= Task description =
Which lines of the records below contain the word "itself"? Report each of them in full.

= Given data =
_ _ _ _ _
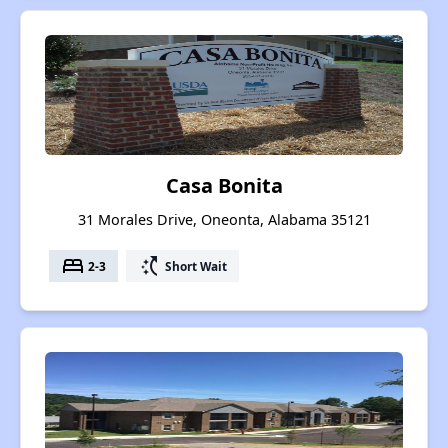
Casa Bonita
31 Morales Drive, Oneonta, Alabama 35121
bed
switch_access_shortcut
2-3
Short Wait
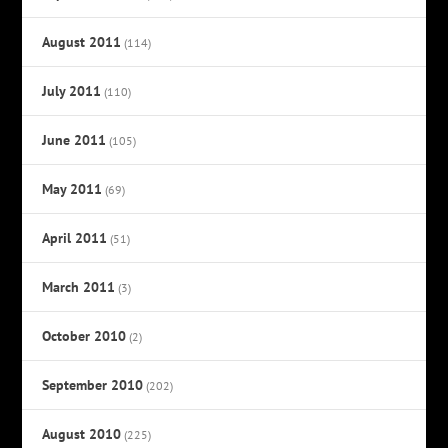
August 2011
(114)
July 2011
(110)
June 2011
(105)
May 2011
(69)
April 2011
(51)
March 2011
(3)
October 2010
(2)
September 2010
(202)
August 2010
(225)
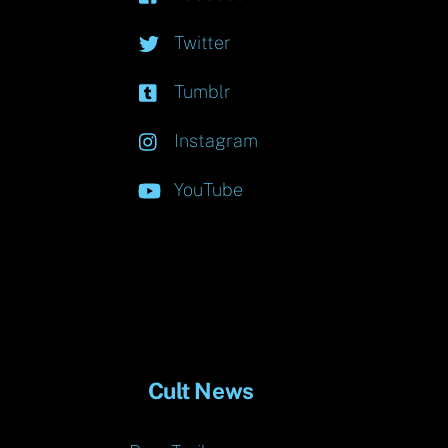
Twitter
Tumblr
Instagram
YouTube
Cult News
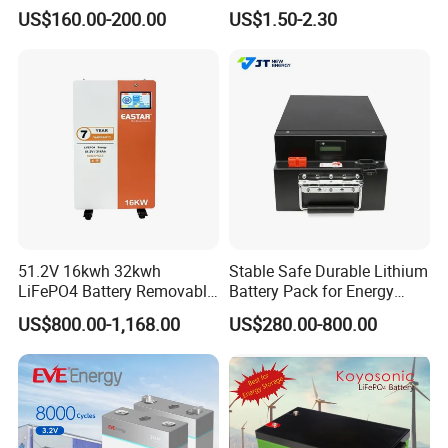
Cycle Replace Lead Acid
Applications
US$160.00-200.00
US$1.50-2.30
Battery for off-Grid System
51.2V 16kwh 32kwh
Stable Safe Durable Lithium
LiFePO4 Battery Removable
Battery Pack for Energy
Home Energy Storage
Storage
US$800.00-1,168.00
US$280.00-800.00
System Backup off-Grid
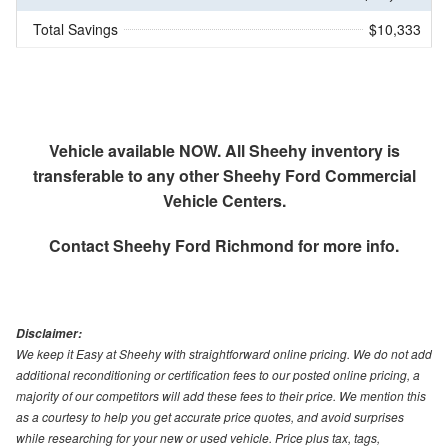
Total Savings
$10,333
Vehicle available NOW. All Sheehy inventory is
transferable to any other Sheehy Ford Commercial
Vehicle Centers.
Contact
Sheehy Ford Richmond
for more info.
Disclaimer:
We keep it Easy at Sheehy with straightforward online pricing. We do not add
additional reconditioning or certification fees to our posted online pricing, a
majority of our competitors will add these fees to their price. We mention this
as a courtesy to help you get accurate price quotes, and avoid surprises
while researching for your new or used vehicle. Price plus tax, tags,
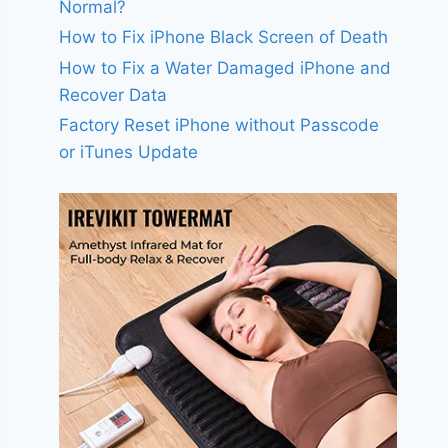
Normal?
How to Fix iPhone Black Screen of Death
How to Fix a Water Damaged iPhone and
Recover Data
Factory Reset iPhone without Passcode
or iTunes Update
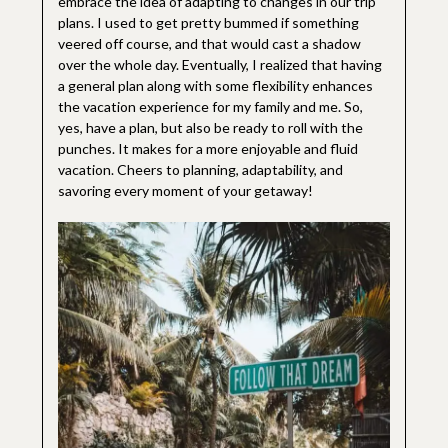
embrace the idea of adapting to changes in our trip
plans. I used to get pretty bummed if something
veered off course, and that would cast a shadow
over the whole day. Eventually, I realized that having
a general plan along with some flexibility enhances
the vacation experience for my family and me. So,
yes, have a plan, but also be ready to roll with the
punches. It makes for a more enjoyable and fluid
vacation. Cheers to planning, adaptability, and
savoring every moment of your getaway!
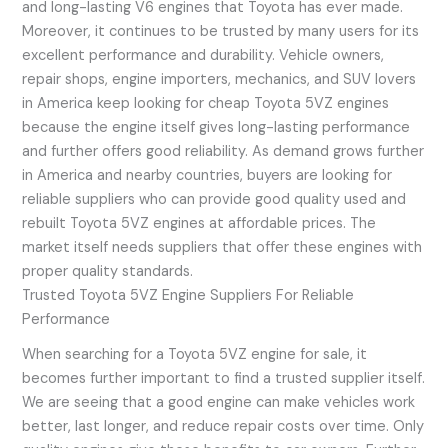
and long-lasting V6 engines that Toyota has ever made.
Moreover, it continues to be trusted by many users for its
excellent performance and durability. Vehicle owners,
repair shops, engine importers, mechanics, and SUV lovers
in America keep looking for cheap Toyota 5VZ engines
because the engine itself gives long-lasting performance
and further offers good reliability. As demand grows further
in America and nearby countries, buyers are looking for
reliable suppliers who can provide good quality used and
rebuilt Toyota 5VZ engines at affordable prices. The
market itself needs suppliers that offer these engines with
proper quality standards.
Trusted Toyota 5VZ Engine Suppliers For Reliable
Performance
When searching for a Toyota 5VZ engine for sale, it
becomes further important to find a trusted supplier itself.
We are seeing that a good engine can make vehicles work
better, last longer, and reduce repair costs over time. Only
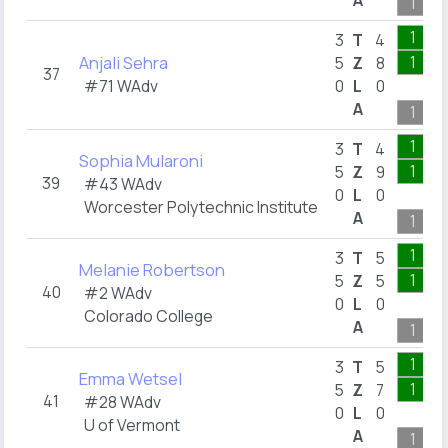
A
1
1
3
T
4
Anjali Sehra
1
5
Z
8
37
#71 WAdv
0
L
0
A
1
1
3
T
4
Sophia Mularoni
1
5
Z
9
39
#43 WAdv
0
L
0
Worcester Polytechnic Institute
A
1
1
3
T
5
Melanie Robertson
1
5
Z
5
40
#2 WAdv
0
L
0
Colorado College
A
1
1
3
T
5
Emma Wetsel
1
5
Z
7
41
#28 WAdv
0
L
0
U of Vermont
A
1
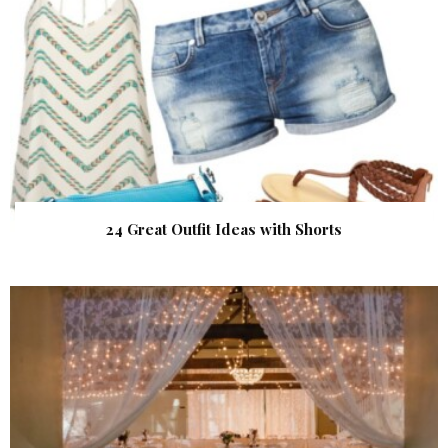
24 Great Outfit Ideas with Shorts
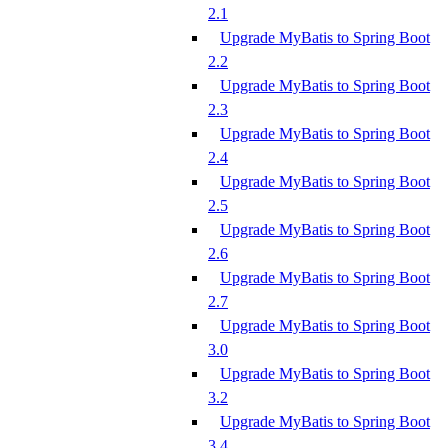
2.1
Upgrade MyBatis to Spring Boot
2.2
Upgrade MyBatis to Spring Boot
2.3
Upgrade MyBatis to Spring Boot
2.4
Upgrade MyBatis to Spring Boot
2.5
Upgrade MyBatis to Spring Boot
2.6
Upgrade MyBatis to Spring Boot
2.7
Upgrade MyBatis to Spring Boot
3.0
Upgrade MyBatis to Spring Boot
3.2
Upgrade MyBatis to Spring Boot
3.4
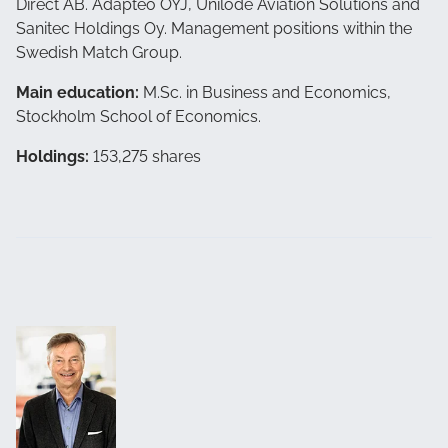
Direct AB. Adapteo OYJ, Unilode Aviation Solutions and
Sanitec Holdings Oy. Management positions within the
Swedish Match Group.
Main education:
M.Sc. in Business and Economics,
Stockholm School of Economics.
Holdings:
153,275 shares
_ _ _ _ _
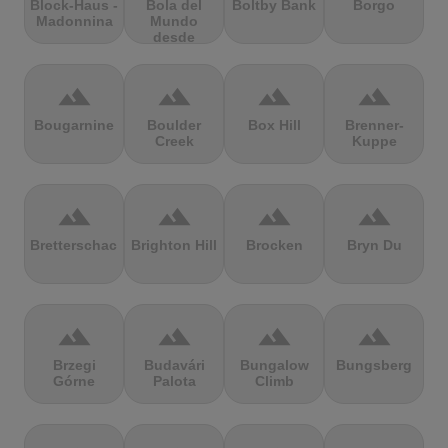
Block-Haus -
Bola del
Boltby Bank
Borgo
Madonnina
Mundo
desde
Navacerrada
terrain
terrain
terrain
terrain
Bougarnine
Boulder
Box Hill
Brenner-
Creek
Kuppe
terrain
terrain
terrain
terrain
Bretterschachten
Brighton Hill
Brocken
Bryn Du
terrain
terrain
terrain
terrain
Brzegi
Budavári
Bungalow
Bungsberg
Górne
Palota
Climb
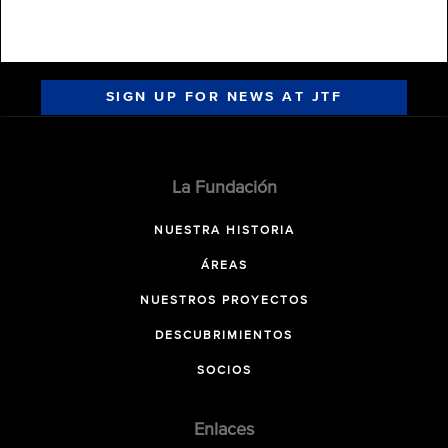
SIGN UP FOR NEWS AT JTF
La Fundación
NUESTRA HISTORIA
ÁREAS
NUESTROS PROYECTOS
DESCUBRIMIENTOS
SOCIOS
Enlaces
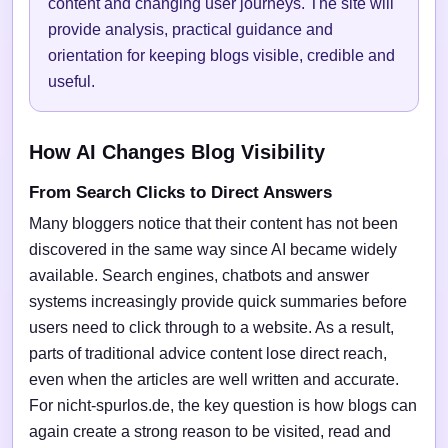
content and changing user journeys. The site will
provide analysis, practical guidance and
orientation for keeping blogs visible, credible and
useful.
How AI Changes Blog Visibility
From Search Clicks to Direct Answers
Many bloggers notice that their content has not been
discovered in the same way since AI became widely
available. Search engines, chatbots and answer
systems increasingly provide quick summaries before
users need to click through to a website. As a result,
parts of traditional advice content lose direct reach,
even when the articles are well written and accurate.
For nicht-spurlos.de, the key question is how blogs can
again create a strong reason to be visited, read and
_ _ _ _ _
= Problem solution =
because the engine itself gives long-lasting performance
market itself needs suppliers that offer these engines with
becomes further important to find a trusted supplier itself.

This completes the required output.